# Insulating barn ceiling and boiler ?s



## Josh R (Dec 4, 2010)

8 hours in the attic yesterday and ran a little short. Couple more today at most and that job will be done thankfully 😳 
Probably didn't need a foot but I didn't wanna skimp out on insulation


----------



## koditten (Sep 3, 2016)

You only buy insulation once. You buy heat forever.


----------



## 6Speed (Mar 8, 2013)

koditten said:


> You only buy insulation once. You buy heat forever.


That's a pretty good quote!


----------



## Josh R (Dec 4, 2010)

163 bags and 10 hours of attic and respirator time and she's finished. Pallets and bags disappeared in the bonfire and barn is cleaned up. It's time for a beer now
Now I have all summer to get the in floor heat going and install a vehicle hoist


----------



## jjlrrw (May 1, 2006)

Nice, I hope you had help loafing the hopper, when I did mine my wife and son were loading and they kept up but not by much.


----------



## koditten (Sep 3, 2016)

Consider a scissor lift. These can be found on the FB marketplace used for $1000 or so.
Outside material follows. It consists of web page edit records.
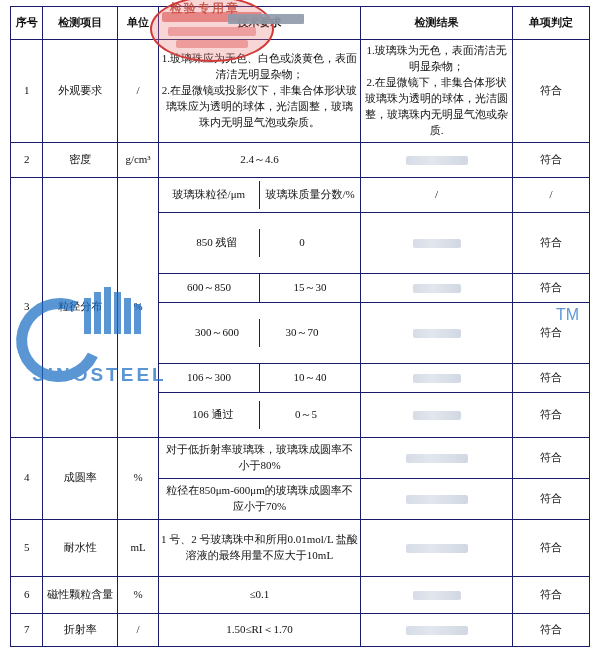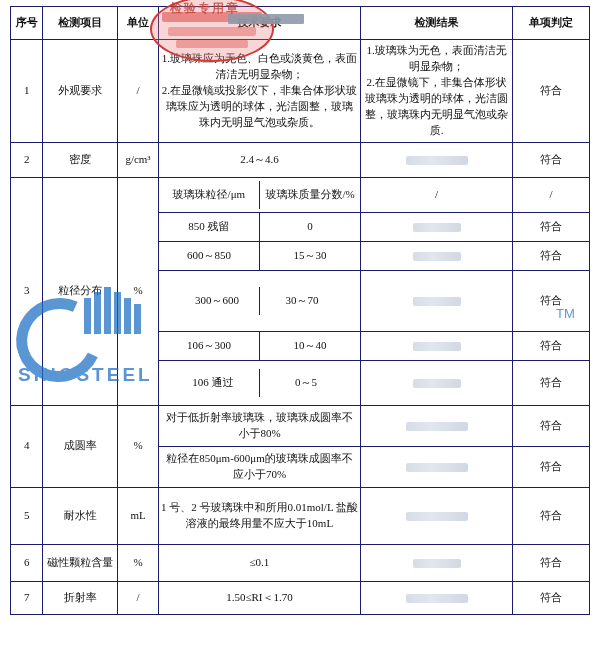--- a/index.html
+++ b/index.html
@@ -147,33 +147,33 @@
     top: 10px;
     font-family: "Liberation Serif", "DejaVu Serif", serif;
     font-size: 58px;
     font-weight: bold;
     color: #1b6fc4;
     letter-spacing: 2px;
     white-space: nowrap;
   }
   .wm-sub {
     position: absolute;
-    left: 18px;
+    left: 32px;
     top: 82px;
     font-family: "Liberation Sans", sans-serif;
     font-size: 19px;
     font-weight: bold;
     color: #1b6fc4;
     letter-spacing: 3px;
   }
   .wm-tm {
     position: absolute;
     left: 556px;
     top: 24px;
-    font-size: 13px;
+    font-size: 16px;
     color: #1b6fc4;
     font-family: "Liberation Sans", sans-serif;
   }
   .wm-mark {
     position: absolute;
     left: 10px;
     top: 2px;
     width: 150px;
     height: 76px;
   }
@@ -263,21 +263,21 @@
               <td class="last" style="width:50%;border-top:none;border-right:none;border-bottom:none">玻璃珠质量分数/%</td>
             </tr>
           </tbody>
             </table>
         </td>
         <td>/</td>
         <td>/</td>
       </tr>
 
       <tr>
-        <td style="padding:0">
+        <td style="padding:16px">
           <table class="inner">
             <tbody>
                 <tr>
               <td class="first" style="width:50%;border-top:none;border-left:none;border-bottom:none">850 残留</td>
               <td class="last" style="width:50%;border-top:none;border-right:none;border-bottom:none">0</td>
             </tr>
           </tbody>
             </table>
         </td>
         <td><span class="redact r-sm"></span></td>

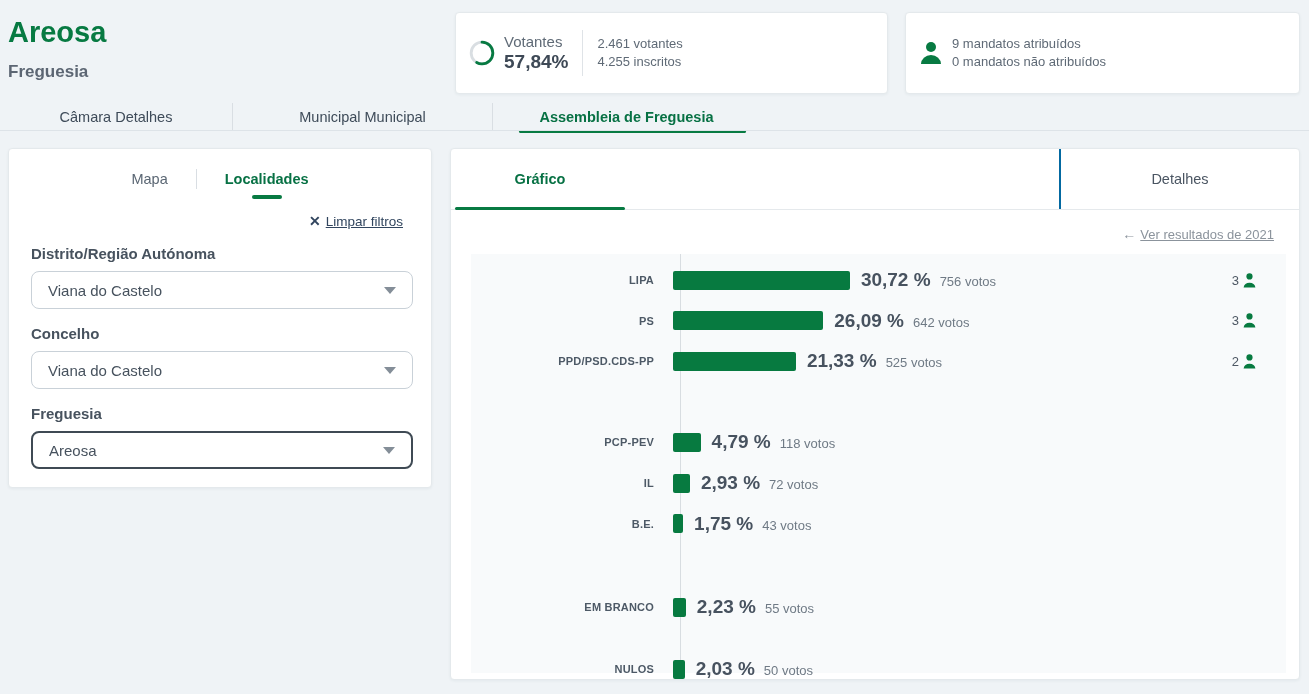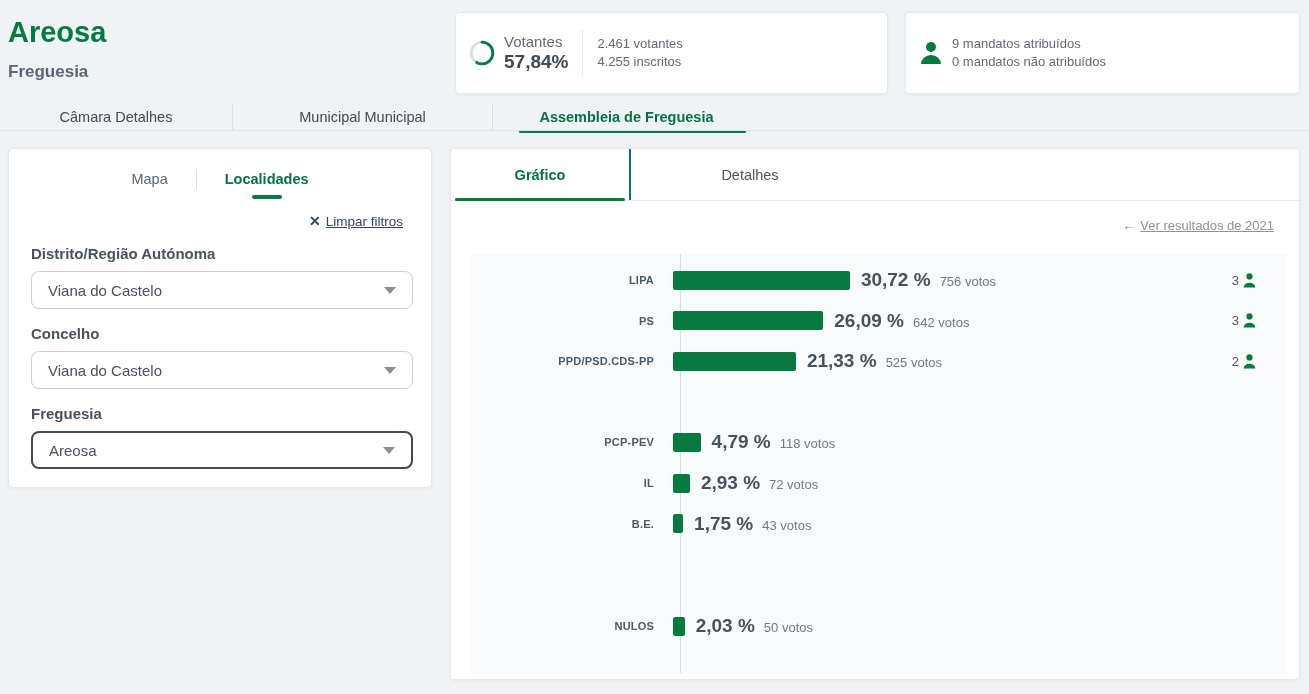--- a/index.html
+++ b/index.html
@@ -64,21 +64,21 @@
     margin-left:22px; width:382px; height:38px;
     border:1px solid #c9d1d8; border-radius:8px;
     display:flex; align-items:center; justify-content:space-between;
     padding:0 16px; font-size:15px; color:#47525e; background:#fff; cursor:pointer;
   }
   .select.focused { border:2px solid #3f4a54; }
   .caret { width:0; height:0; border-left:6px solid transparent; border-right:6px solid transparent; border-top:7px solid #848e98; }
 
   
   #results-card { left:450px; top:148px; width:850px; height:532px; }
-  .rtabs { display:flex; height:52px; border-bottom:1px solid #e5e9ec; }
+  .rtabs { display:flex; height:61px; border-bottom:1px solid #e5e9ec;justify-content:space-between; }
   .rtab { position:relative; display:flex; align-items:center; justify-content:center; font-size:14.5px; color:#4a5562; cursor:pointer; }
   .rtab.t1 { width:178px; } .rtab.t2 { width:240px; border-left:2px solid #0369a1; }
   .rtab.active { color:#077144; font-weight:bold; }
   .rtab.active::after { content:""; position:absolute; left:4px; right:4px; bottom:-1px; height:3px; background:#077a42; border-radius:2px; }
   .backlink-row { display:flex; justify-content:flex-end; padding:16px 25px 0 0; }
   .back-link { font-size:13px; color:#8b939c; display:flex; gap:4px; align-items:center; cursor:pointer; }
   .back-link .arrow { text-decoration:none; font-size:14px; }
   .back-link .txt { text-decoration:underline; }
 
   
@@ -226,20 +226,26 @@
         <span class="cbar" style="width:16.9px;background:#077A40"></span>
         <span class="cpct">2,93 %</span>
         <span class="cvotes">72 votos</span>
       </div>
       <div class="crow" style="top: 259.6px;">
         <span class="clabel">B.E.</span>
         <span class="cbar" style="width:10.1px;background:#077A40"></span>
         <span class="cpct">1,75 %</span>
         <span class="cvotes">43 votos</span>
       </div>
-      <div class="crow" style="top: 362px;">
+      <div class="crow" style="top: 343px;">
+        <span class="clabel">EM BRANCO</span>
+        <span class="cbar" style="width:12.8px;background:#077A40"></span>
+        <span class="cpct">2,23 %</span>
+        <span class="cvotes">55 votos</span>
+      </div>
+      <div class="crow" style="top: 405px;">
         <span class="clabel">NULOS</span>
         <span class="cbar" style="width:11.7px;background:#077A40"></span>
         <span class="cpct">2,03 %</span>
         <span class="cvotes">50 votos</span>
       </div>
     </div>
 </div>
 
 </body></html>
I have a 2 post lift as well as one of these movable units. I love that I can move it around the shop or outside when the weather cooperates. Slap a piece of plywood on it and you have an adjustable height work bench.


----------



## Josh R (Dec 4, 2010)

jjlrrw said:


> Nice, I hope you had help loafing the hopper, when I did mine my wife and son were loading and they kept up but not by much.


The one I got from home depot was pretty slow, 1 person could easily keep up


----------



## brushbuster (Nov 9, 2009)

I have to blow my ceiling in for my Garage, not looking forward to it. I have infloor heat but haven't hooked it all up yet. I'm going to run Glycol in a closed loop system out there. I'm also going to hang a heater from the trusses to bring it up to temp when I want to. Spring project.


----------



## Josh R (Dec 4, 2010)

brushbuster said:


> I have to blow my ceiling in for my Garage, not looking forward to it. I have infloor heat but haven't hooked it all up yet. I'm going to run Glycol in a closed loop system out there. I'm also going to hang a heater from the trusses to bring it up to temp when I want to. Spring project.


Well I got half of those 2 projects done, at some point this summer I'm gonna get the boiler done. Before the heating season I gotta get my service doors swapped out and overhead doors sealed up a little better. Service doors were pretty cheap made doors, gonna swap them out for a fiberglass setup


----------